Fast gänzlich unbekannt die Jüngste unter ihnen, Louise Stomps (1900-1988). Ihre Arbeiten kündigen schon die nächste Generation an. Formreduzierte Kompaktheit lässt die Transparenz weichen, ihre Arbeiten erinnern an die ihres Zeitgenossen Henry Moore.
An neuen Portrait-Realisierungen waren sie Alle interessiert. Renée Sintenis Abbild von Joachim Ringelnatz ist grobschlächtig und expressionistisch wie ein Gemälde von Kokoschka und ihre Fingerabdrücke scheinen noch im Lehm erkennbar zu sein, ganz im Gegensatz zu Emy Roeders „Stute und Fohlen“ oder Marg Molls Katzen, die glatt und eben mit dem Blauen Reiter kokettieren. Picasso hat Anfang des 20. Jahrhunderts afrikanische Masken in seine Kunst integriert und sie so salonfähig gemacht. Hier hat sich vor allem Sophie Wolff dafür interessiert. Ihre primordialen, afrikanischen Köpfe sind gleich im ersten Saal zu sehen oder ein wenig später Emy Roeders Bronze-Figurenpallette.
Diese Künstlerinnen trugen ihre Haare kurz oder arbeiteten mit Krawatte und bildeten die erste und beginnende zweite Generation von Bildhauerinnen in Berlin, die sich bei ihren männlichen Kollegen durchaus durchsetzen konnten, Anerkennung und Respekt ernteten, von der Kunstkritik besprochen wurden und deren Arbeiten einen Preis hatten. Sie sind Alle zwischen 1870 und 1900 geboren und waren die ersten Frauen, die auch in der Öffentlichkeit Erwähnung fanden und die auch – wie viele ihrer Künstlerkollegen - in den 1930er Jahren zu Entarteten wurden und deren Arbeiten nicht mehr gezeigt werden konnten.

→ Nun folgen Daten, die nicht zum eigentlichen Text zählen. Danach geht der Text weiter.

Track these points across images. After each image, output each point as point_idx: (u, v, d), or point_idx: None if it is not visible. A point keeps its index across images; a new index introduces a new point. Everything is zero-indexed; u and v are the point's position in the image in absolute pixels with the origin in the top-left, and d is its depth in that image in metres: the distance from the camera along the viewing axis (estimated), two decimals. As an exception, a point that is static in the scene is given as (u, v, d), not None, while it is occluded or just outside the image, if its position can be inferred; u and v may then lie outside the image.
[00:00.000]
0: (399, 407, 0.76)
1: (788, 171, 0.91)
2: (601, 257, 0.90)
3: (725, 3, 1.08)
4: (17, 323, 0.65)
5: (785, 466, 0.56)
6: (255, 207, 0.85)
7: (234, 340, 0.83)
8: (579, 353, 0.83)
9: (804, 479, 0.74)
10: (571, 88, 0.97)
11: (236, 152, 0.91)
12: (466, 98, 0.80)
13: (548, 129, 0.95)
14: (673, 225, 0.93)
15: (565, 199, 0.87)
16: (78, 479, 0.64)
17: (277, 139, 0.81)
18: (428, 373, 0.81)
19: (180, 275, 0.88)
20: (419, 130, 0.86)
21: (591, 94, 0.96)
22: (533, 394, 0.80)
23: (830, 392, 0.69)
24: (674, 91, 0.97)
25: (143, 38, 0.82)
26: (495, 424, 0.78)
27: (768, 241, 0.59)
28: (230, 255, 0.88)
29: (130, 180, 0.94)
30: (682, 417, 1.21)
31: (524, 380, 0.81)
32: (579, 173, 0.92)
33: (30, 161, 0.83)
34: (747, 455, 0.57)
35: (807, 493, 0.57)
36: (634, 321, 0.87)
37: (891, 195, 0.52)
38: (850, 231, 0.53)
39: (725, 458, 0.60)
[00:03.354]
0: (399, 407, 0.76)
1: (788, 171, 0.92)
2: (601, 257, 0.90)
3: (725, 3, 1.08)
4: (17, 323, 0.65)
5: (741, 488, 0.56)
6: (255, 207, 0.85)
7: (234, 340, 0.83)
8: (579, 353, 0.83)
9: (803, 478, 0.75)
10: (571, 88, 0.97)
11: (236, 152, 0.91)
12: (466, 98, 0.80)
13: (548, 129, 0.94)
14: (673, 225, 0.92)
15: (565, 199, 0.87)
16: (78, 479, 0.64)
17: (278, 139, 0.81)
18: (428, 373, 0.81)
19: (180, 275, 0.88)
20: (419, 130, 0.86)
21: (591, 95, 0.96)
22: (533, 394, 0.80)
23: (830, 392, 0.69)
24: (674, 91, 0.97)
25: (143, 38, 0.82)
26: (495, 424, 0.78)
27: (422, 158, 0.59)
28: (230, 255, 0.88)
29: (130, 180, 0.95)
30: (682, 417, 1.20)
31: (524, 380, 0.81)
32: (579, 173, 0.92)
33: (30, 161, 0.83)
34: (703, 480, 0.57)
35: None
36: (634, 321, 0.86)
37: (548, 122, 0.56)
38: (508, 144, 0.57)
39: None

Wie eine geballte Kraft finden die zehn Künstlerinnen in den Räumen des Kolbe Museums zusammen und beschreiben die grenzenlose Freiheit und ungestüme Wildheit der Moderne in der Weimarer Republik anhand von knapp 100 Exponaten – die zum Großteil aus Privatsammlungen stammen – und die Schau, die noch bis zum 17. Juni 2018 zu sehen ist, allein deshalb schon sehenswert macht. Einen geeigneteren Ort für diese Ausstellung gibt es in Berlin nicht.